Reproduce verbatim every line from the start of the data through the line containing "東茨城郡大洗町のコウモリ", both ends included. Output only those lines.

Page-level text extractions.

-*-*-

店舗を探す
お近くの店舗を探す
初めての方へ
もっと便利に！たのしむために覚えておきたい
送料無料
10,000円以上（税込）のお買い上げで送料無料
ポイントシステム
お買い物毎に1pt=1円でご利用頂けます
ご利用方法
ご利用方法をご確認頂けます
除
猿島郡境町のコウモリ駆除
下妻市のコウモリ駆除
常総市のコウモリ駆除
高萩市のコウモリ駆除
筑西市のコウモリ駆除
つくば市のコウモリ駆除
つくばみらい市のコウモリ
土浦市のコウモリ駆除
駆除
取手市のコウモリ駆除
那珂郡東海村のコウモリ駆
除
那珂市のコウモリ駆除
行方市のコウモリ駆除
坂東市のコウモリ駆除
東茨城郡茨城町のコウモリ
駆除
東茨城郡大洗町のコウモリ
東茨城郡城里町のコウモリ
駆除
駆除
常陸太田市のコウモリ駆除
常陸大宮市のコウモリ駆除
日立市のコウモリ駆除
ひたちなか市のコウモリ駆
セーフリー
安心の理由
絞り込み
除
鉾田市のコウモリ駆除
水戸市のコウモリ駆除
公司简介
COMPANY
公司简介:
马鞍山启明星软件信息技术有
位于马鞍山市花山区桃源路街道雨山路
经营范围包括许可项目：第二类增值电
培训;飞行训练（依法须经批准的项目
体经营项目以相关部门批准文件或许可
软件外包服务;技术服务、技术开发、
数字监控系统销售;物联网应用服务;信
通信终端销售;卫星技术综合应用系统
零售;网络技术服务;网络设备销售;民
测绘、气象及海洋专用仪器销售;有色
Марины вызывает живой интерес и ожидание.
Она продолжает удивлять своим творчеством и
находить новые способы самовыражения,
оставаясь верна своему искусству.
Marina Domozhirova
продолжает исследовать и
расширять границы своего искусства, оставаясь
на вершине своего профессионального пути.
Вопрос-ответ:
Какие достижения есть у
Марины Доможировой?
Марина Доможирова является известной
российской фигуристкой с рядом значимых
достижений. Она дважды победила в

-*-*-

Solution.
店舗を探す
お近くの店舗を探す
初めての方へ
もっと便利に！たのしむために覚えておきたい
送料無料
10,000円以上（税込）のお買い上げで送料無料
ポイントシステム
お買い物毎に1pt=1円でご利用頂けます
ご利用方法
ご利用方法をご確認頂けます
除
猿島郡境町のコウモリ駆除
下妻市のコウモリ駆除
常総市のコウモリ駆除
高萩市のコウモリ駆除
筑西市のコウモリ駆除
つくば市のコウモリ駆除
つくばみらい市のコウモリ
土浦市のコウモリ駆除
駆除
取手市のコウモリ駆除
那珂郡東海村のコウモリ駆
除
那珂市のコウモリ駆除
行方市のコウモリ駆除
坂東市のコウモリ駆除
東茨城郡茨城町のコウモリ
駆除
東茨城郡大洗町のコウモリ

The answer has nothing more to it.